Sudabeh Mortezais Berlinale-Wettbewerbsbeitrag: klarsichtig und erfrischend
Filme, die von Flüchtlingen erzählen, haben es schwer. Der Ruf, den Gestus des Gutmeinenden zu vertreten, eilt ihnen voraus, und oft genug lösen sie solche Erwartungen auch ein. Aber auch sogenannte Coming-of-Age Filme folgen nicht selten einer Teleologie des Erwachsenwerdens, in der sich die immer gleichen Probleme in Variationen präsentieren. Macondo greift beide Themen auf und findet einen erfrischenden Realismus, dramaturgisch und formal. Die Grundfigur dieser Geschichte ist simpel: Unordnung und frühes Leid erfasst Ramasan, elf Jahre alt, einen Bewohner der titelgebenden Flüchtlingssiedlung in Wien. Noch Kind, wird er von Moschee-Mitgliedern bereits an seine Pflichten als „Mann“ erinnert, als wäre er für seine Mutter verantwortlich und nicht umgekehrt. Seinen Vater, der im Krieg in Tschetschenien getötet wurde, verehrt er als Helden. Diffuse Emotionen ohne eigenes Gedächtnis an ein Kriegsgeschehen bilden zunehmend den Boden für sein Handeln. Langsam läuft alles aus dem Ruder, und ebenso langsam entfaltet sich Macondo zur Reflexion einer Heldendemontage.
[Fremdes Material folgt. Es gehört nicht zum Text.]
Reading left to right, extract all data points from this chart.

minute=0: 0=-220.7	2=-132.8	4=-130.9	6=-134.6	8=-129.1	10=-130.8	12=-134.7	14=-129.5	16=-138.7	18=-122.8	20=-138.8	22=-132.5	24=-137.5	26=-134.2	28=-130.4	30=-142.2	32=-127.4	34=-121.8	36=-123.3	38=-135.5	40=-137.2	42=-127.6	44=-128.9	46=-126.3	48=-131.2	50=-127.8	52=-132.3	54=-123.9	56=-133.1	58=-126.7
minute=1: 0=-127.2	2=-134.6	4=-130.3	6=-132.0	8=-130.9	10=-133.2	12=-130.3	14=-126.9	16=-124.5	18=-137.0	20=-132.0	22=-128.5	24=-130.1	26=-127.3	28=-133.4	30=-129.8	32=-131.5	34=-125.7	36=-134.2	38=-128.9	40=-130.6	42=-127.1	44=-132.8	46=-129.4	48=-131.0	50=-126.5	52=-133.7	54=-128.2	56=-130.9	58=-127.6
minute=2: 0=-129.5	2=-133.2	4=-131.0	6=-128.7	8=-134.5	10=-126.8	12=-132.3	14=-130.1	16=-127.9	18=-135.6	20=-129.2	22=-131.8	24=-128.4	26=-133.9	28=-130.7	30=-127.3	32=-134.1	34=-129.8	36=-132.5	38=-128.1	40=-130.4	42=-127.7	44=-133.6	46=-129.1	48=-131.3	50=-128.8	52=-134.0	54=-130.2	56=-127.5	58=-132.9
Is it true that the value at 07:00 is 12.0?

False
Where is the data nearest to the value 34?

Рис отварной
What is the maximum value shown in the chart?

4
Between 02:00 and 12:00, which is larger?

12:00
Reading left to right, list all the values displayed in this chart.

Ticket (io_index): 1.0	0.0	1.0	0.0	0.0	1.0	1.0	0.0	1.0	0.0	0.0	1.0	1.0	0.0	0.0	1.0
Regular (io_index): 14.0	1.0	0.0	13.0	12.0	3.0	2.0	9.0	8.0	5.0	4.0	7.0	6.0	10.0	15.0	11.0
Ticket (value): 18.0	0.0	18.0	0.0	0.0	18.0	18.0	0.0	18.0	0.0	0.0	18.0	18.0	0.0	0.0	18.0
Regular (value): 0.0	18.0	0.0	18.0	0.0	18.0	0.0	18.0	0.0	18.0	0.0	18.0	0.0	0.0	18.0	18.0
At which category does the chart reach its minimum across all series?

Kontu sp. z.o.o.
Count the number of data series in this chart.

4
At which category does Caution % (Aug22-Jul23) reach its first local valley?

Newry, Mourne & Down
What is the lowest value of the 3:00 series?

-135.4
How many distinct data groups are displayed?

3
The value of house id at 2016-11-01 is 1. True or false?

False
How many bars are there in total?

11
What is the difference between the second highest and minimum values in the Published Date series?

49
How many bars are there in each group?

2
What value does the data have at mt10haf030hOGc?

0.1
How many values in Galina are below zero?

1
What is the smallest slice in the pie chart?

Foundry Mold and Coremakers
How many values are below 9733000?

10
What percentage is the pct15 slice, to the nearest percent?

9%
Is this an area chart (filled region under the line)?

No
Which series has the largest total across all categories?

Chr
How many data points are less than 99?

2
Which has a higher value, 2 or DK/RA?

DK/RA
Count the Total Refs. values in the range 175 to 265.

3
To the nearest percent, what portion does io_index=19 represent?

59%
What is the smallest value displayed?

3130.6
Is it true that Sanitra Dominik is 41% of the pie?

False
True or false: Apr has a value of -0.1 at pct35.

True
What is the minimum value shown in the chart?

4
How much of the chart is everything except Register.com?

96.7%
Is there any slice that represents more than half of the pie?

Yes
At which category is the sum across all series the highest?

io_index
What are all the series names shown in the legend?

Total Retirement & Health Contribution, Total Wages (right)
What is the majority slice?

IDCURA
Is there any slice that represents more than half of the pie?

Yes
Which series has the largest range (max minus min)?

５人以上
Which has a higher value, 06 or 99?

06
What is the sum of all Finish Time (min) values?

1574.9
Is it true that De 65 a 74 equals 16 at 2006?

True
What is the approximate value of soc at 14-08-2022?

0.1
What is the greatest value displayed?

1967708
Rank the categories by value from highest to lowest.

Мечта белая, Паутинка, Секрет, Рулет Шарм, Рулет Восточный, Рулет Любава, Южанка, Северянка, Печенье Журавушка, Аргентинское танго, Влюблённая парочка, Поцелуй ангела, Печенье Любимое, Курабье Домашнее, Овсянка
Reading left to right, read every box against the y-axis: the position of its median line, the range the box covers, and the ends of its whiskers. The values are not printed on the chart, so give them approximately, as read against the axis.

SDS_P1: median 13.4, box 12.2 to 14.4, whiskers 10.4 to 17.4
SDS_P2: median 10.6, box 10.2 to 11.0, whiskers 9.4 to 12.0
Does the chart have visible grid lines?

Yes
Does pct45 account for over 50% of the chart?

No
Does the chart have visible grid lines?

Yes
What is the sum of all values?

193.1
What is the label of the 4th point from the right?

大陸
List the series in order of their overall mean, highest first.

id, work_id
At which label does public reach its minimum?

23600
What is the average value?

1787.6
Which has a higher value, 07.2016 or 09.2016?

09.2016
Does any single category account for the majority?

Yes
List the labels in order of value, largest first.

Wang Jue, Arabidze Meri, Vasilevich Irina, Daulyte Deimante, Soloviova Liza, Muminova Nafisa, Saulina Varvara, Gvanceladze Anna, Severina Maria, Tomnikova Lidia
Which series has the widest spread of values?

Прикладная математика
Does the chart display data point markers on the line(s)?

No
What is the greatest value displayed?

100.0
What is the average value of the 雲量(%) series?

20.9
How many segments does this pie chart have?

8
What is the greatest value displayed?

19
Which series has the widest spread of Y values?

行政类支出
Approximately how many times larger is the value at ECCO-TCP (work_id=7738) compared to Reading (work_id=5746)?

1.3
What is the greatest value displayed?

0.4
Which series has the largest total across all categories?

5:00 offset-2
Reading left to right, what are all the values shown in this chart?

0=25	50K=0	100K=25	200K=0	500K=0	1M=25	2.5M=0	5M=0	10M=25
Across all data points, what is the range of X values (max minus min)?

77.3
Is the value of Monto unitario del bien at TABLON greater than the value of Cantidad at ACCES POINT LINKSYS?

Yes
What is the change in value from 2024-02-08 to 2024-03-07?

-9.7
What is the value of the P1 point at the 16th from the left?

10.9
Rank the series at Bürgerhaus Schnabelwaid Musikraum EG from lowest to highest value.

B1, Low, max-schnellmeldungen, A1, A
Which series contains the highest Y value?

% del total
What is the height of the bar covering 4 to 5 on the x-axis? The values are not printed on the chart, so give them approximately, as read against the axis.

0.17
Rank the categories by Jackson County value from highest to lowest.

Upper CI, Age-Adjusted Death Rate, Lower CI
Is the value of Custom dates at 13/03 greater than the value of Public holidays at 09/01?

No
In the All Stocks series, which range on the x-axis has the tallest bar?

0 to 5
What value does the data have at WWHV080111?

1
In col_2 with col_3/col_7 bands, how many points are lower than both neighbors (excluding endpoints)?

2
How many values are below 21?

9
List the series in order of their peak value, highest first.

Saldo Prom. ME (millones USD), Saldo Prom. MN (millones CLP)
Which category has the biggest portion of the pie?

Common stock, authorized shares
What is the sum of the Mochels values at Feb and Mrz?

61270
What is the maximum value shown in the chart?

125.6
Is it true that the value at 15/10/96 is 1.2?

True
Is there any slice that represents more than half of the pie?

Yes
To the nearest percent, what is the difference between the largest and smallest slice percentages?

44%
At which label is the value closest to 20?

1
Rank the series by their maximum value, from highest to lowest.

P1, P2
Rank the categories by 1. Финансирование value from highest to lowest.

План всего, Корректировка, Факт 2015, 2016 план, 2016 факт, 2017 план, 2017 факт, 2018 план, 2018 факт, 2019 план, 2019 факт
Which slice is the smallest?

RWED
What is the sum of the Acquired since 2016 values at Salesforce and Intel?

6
Regisseurin Sudabeh Mortezai ist um eine auffällig offene Struktur für ihre Handlung bemüht, lange Zeit bestimmt dieser Duktus auch das Geschehen. Eine hochmobile Kamera, die auch von der Entwurzelung der Leute und den Unwägbarkeiten einer Lebenssituation erzählt, begleitet das Kind von Beginn an: vom übriggebliebenen Unterholz nahe der Simmeringer Siedlung bis zu den Baugruben und der Shopping Mall, die den limitierten Radius der Flüchtlinge an der Peripherie der Stadt markieren. Lange Zeit bleibt völlig offen, wohin sich das Geschehen entwickeln wird. Mortezai lässt sich ganz auf den jugendlichen Blick ihres Protagonisten und dessen begrenztes Wissen über die Welt ein.
Über diese Haltung findet Macondo zu seiner inhaltlichen Relevanz: Ramasan behauptet sich auf Augenhöhe mit privaten Security-Männern, betätigt sich als Checker und „Macker“ gegenüber seiner Mutter, wenn er bei der Flüchtlingsbetreuung nur die ihm genehmen Passagen übersetzt, und er wird Subjekt diverser Enttäuschungen und Ohnmachtserfahrungen, die einem Kind – und im Speziellen diesem – zu eigen sind. Macondo folgt einer sehr physischen Inszenierung, während er scheinbar keine besondere Botschaft verfolgt. Mit viel Gefühl für Stimmungen hält er die Kontingenz eines Lebens aufrecht, und damit das Interesse des Publikums.